William Shawcross

Murdoch’s coup

The launch of the <em>Sun on Sunday</em> is a perfectly timed riposte to Leveson

The launch of the Sun on Sunday is a perfectly timed riposte to Leveson

Beleaguered staff at News International say they have rarely seen Rupert Murdoch so full of energy. Sleeves up, literally and figuratively, the almost 81-year-old newspaperman is back in his element, tearing around the offices at Wapping, doing what he always loves doing best — creating a new newspaper, and confounding his critics. The Sun on Sunday will be launched this weekend.

While other newspaper proprietors are in retreat all over the world, and while Murdoch himself faces the greatest ever threat to his empire as a result of the phone hacking scandal, he charges the barricades, confounding his enemies, launching Britain’s first new Sunday paper in a decade. Even his arch foes at the Guardian, the paper whose nabobs hate Murdoch as much as those at the BBC, are grudgingly impressed. A leading article on Tuesday acknowledged that he remains ‘the arch-magician of print — wrong-footing his critics, rallying his staff and stunning his rivals with his sheer speed and audacity’.

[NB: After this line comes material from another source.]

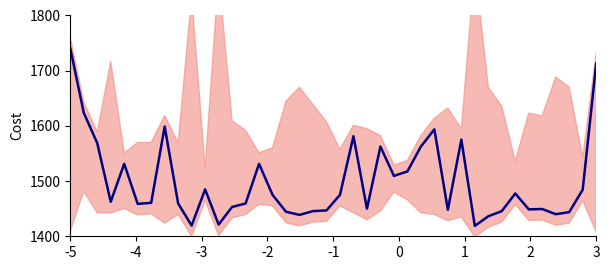

Does the chart display data point markers on the line(s)?

No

Staff say he has been designing layouts, commissioning articles for the first issue, working out regional advertising rates, and immersing himself in every detail. That’s been his life — starting new titles or transforming old — ever since he inherited two small Australian papers from his father in the 1950s. Perhaps the greatest creation in those early days was the Australian, the first national paper Australia ever had. Murdoch was involved in every detail of its creation, rushing papers to Canberra airport and cajoling pilots to take off through the constant fog. He was scoffed at and abused by his rivals then, just as he is today. He spent a fortune and persevered. The Australian has been one of Australia’s finest papers for decades.